The 52nd (Lowland) Division proved itself to be an extremely effective fighting force during the advances of the final few months of the war. All the skills required to deal with stubborn rear-guard detachments and well concealed machine-gun positions had already been learnt and put into practice in Palestine. The Germans and their defences may have provided a sterner test, but the 52nd (Lowland) Division had the confidence and the competence to deal with them. They were also very adaptable. On the 22nd August 1918, when just over half the lorries turned up to carry the 156th Brigade forward to its assembly area, many of the 4th Royal Scots used their initiative and set off on foot, but still managed to reach their jumping off positions in time for zero hour at 4.55 am the following day. When tanks also failed to turn up for the attack, the brigade went ahead undaunted and advanced without them, relying instead on its own abilities and initiative.
Here was a division that had become used to open warfare, often under difficult conditions, and so it was ideally suited to the kind of warfare now being experienced on the Western Front. More than that, it had developed a ‘can-do’ attitude; again, exactly what was required for this final phase of the war. The division particularly distinguished itself during the capture of Henin-sur-Cojeul and Henin Hill before working its way down the Hindenburg Line, thereby greatly assisting the 56th (London) Division, which had become held up over on the right of the advance. A few days later it went on to clear Bullecourt, after which it took part in the fighting for the Drocourt-Queant Line along with the Canadian Corps and the British 4th, 57th (West Lancashire), and the 63rd (Royal Naval) Divisions – a considerable feat of arms – and it did so on an equal footing. On the 27th September the division did superb work when it crossed the Canal du Nord, dealing successfully with the wire and resistance on either side and capturing the high ground overlooking Graincourt. Back in Palestine it had performed similar good work after crossing the Nahr El Auja before continuing its advance two miles beyond its original objectives in order to deny the Turks direct observation over the harbour at Jaffa.

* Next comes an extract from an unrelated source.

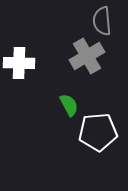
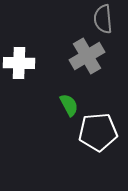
gray semicircle: moved 1 px right, 2 px up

As I mentioned earlier, the contribution and achievements of the 52nd (Lowland) Division during the ‘Last Hundred Days’ have, in my opinion, been unfairly overlooked. The 51st (Highland) Division, the 9th (Scottish) Division and the 15th (Scottish) Division have become familiar to us and all three did a great deal to enhance their reputations at Arras in Spring 1917, but the 52nd (Lowland) Division also deserves to take its rightful place alongside them for its exploits on this very Scottish of battlefields during the latter part of August 1918 and throughout September. Its men, belonging to the 1/5th, 1/6th, 1/7th Highland Light Infantry, the 1/4th and 1/5th Royal Scots Fusiliers, the 1/4th King’s Own Scottish Borderers, the 1/7th Cameronians and the 1/4th and 1/7th Royal Scots, can be found in Wancourt British Cemetery, Queant Communal Cemetery and Extension and Queant Road Cemetery, Buissy, (Arras South) as well as on the Vis-en-Artois Memorial (Arras Memorials).